++++ Dataset
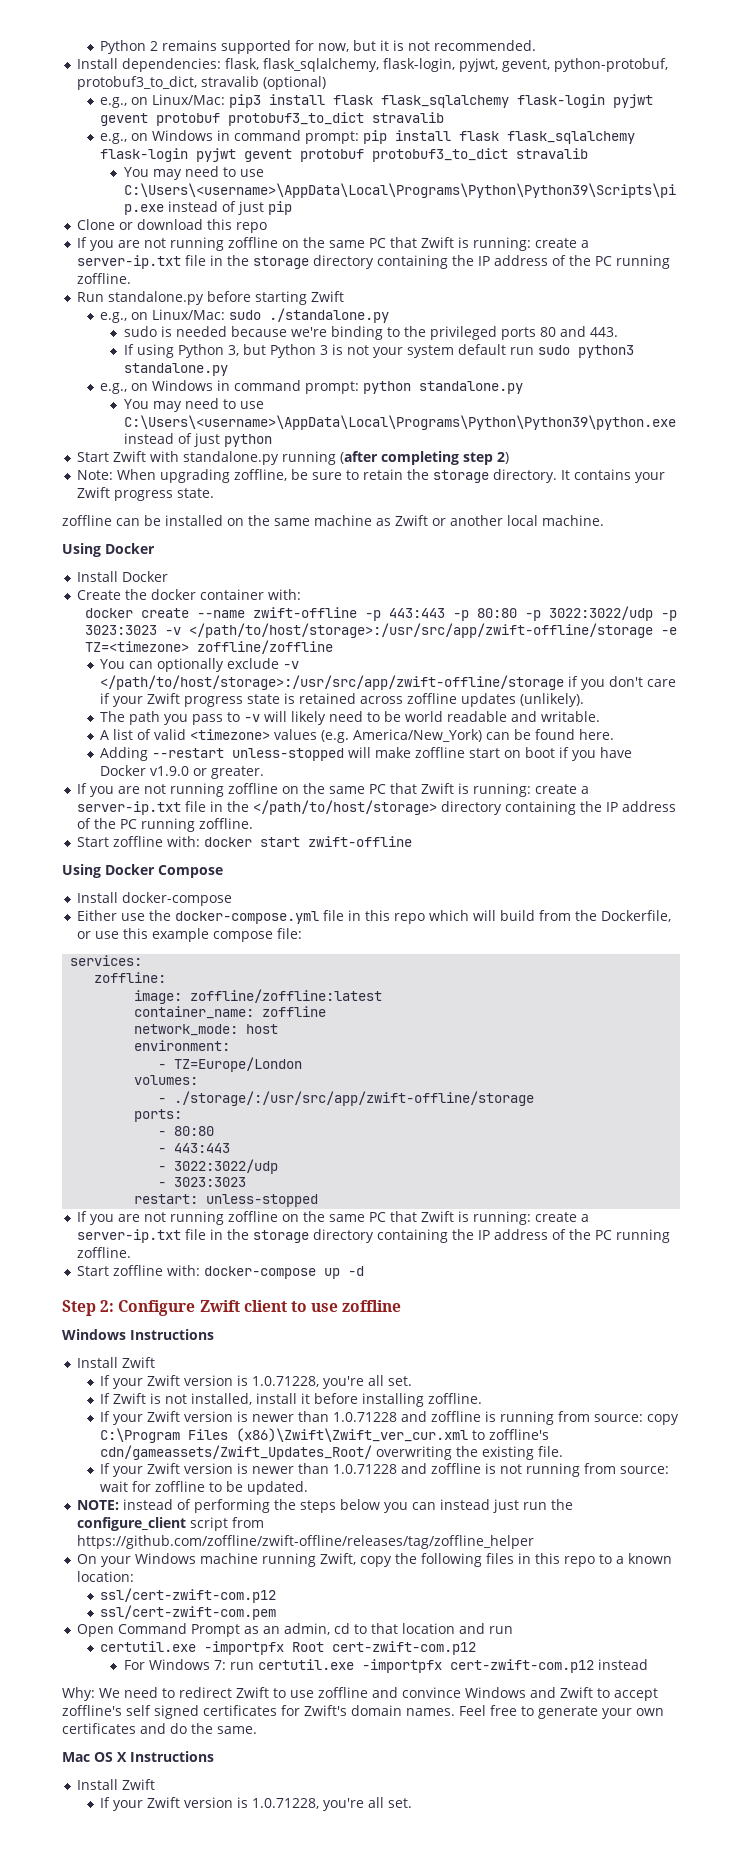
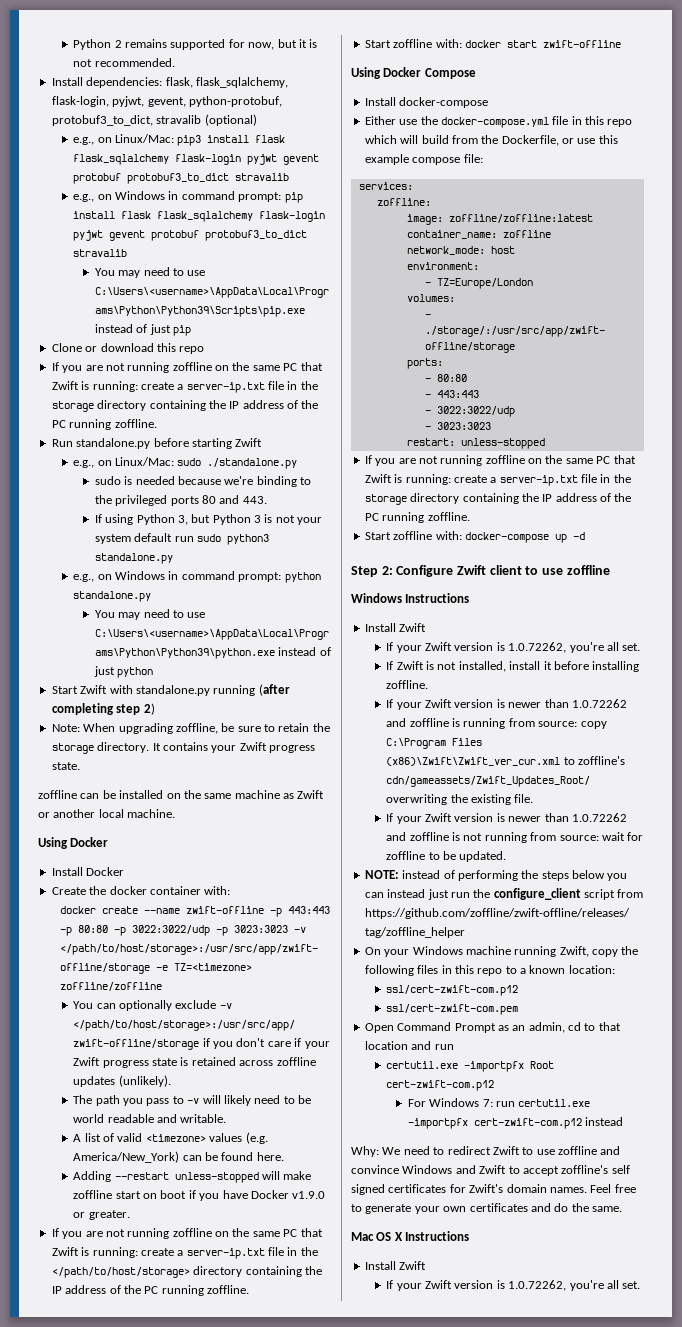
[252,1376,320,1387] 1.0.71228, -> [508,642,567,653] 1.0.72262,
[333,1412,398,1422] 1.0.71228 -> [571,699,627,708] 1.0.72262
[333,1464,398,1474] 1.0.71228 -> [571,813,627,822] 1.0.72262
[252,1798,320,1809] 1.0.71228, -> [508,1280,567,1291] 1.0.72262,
++++++++
++++ Dataset
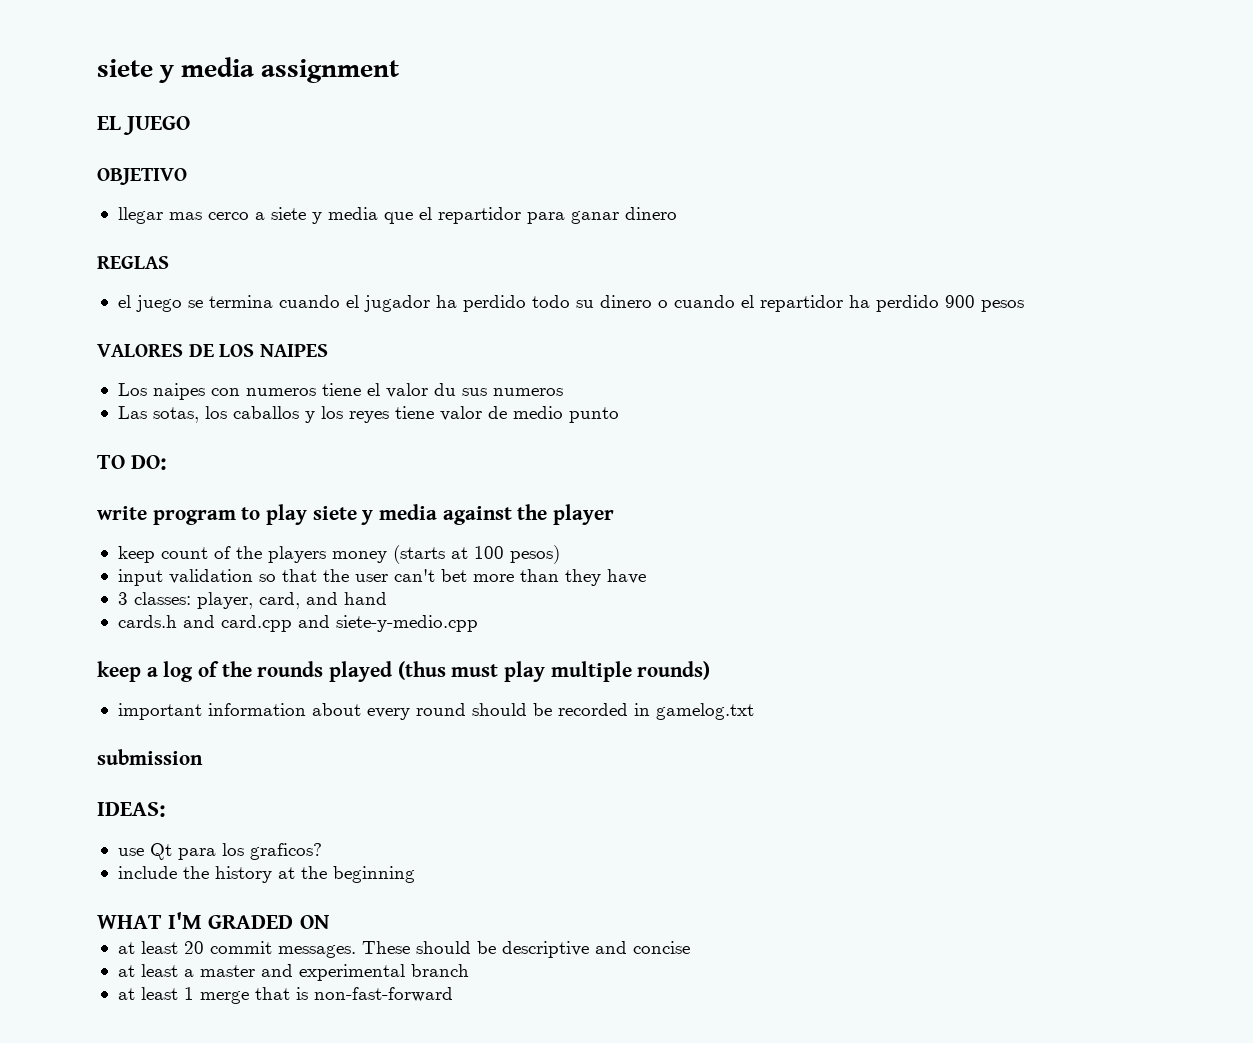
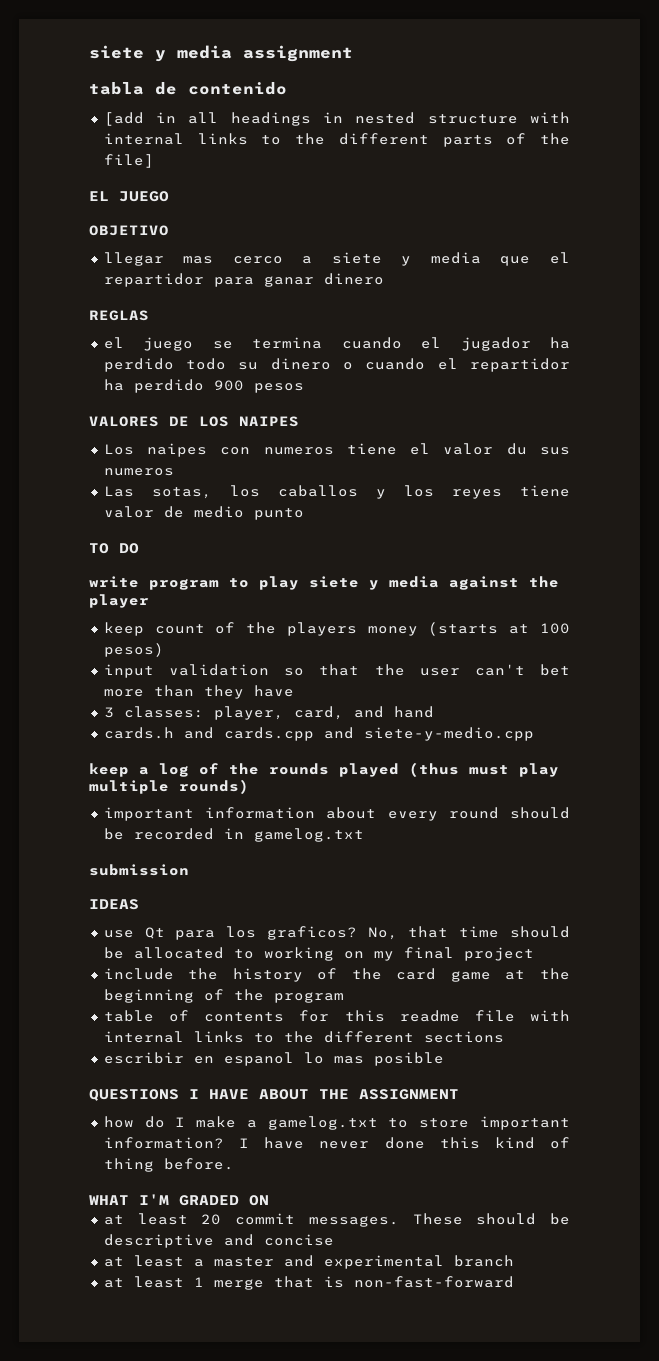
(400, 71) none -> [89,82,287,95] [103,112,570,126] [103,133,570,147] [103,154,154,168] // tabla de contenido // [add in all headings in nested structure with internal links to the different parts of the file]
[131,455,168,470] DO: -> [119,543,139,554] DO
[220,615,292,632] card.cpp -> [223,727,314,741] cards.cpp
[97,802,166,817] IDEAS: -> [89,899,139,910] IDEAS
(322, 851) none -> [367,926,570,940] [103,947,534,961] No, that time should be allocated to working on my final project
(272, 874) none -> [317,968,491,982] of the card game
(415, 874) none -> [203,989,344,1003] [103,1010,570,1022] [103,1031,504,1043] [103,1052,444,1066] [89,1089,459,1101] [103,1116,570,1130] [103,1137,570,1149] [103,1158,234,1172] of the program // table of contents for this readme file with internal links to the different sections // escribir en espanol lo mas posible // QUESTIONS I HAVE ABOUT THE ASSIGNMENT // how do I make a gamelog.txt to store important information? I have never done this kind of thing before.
++++++++
From the material above, gather all lines that include the string "card" and copy them.

[220,615,292,632] card.cpp -> [223,727,314,741] cards.cpp
(272, 874) none -> [317,968,491,982] of the card game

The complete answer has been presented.